21 April, 2016

Willing Suspension of Disbelief

I am inclined to be a strong advocate of verisimilitude in art, by which I mean, that good art has to be believable even if it is about super heroes, or dragons.  It vexes me for instance, when people discussing even so trivial a matter as a game world say, "the magic can be whatever we want it to be!" with no care as to what it is about or what it means.  The "magic", is whatever the conceit of the fiction is, whether it has to do with fantasy wizards, or pseudo-science zombie apocalypse, etc.

On the one hand, they are quite right.  As a matter of entertainment, you can do whatever makes you giggle.  And there is nothing wrong with that.  It is just a game after all, and (with rare exceptions) it does not provide you with food to eat, or clothes to keep out the cold, and all your fictions are so many paper leaves that will never love you back.  Games are certainly trivial in that regard.

On the other hand, I keep recalling something about games as art that Jenova Chen (founder of That Game Company) said.  Writing in his grad thesis, he reveals that it was a disturbing fact that as he got older, he found the (video) games he loved so much as a child to be less emotionally satisfying the older he got.  He wanted to find ways to make them more emotionally compelling.  He wanted to deepen the experience to be something that could be satisfying to adults as well.  I would agree.  For me as well, (tabletop) games provided a large part of my social grounding growing up, and I would add, a fair amount of grounding for my intellectual development as well.  I'm not sure that I would have been so interested now in the history of the early twentieth century had I not first discovered Call of Cthulhu, and began to wonder more about the world that these cryptic terrors inhabited, for I had been exclusively steeped in pseudo medievalist fantasy games prior to that.

So I came across this interesting quote by the scintillating Mr.
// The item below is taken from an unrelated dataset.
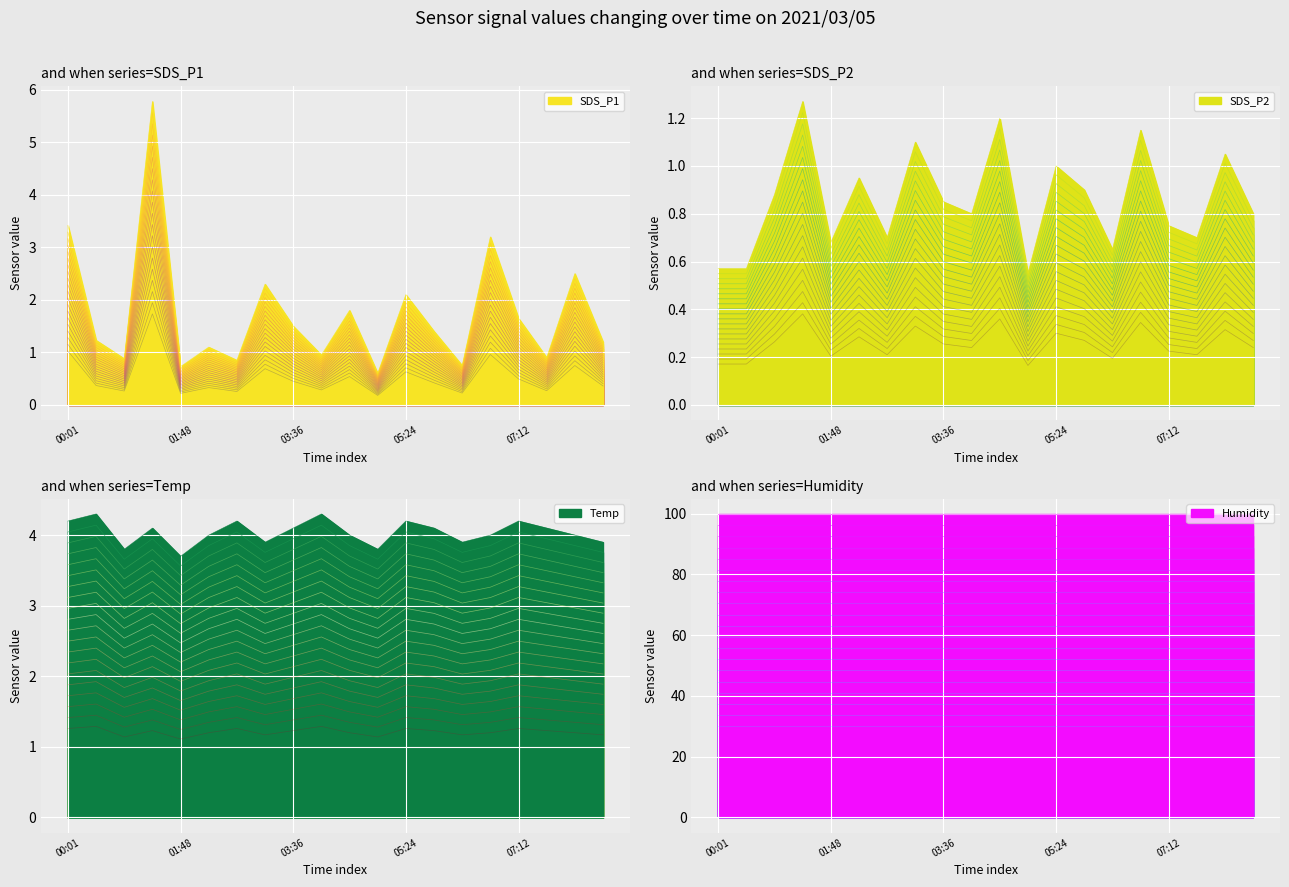

Which series has the largest range (max minus min)?

SDS_P1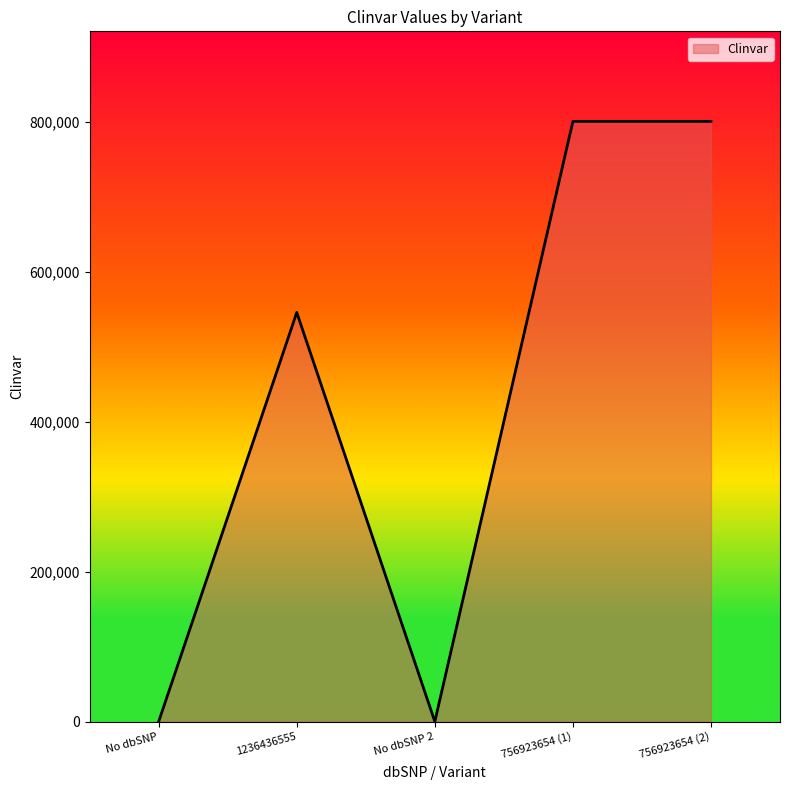

Reading left to right, list all the values displayed in this chart.

0	545639	0	800541	800541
Aristotle in The Poetics:

"With respect to the requirement of art, the probable impossible is always preferable to the improbable possible."

He is talking about the use of possibilities and probabilities in fiction (more precisely in drama) mattering in evaluating the quality of the art (and I wondered if Theater History I would ever be useful!).  In other words, dramatically satisfying fiction must be bolted to things that are believable to the human experience.  Another way to look at it, is that the most convincing lies are 9/10 true.  Zombies?  Fine.  Dragons?  OK.  Light speed space ships?  Great.  Verisimilitude must still have people that behave like people are actually known to do when confronted with dead things, gigantic scaly predators, and in a vast, empty expanse inimical to human life.

Mitigating the unlikelihood does not change this rule; it merely means that you have added subjective misunderstandings to the characters, but not to the objective "reality" of the fiction.

It has been years since I read Poetics, and I forgot that I'd read this, but I cannot recommend enough the reading of this book for narrativist minded games because of gems like this.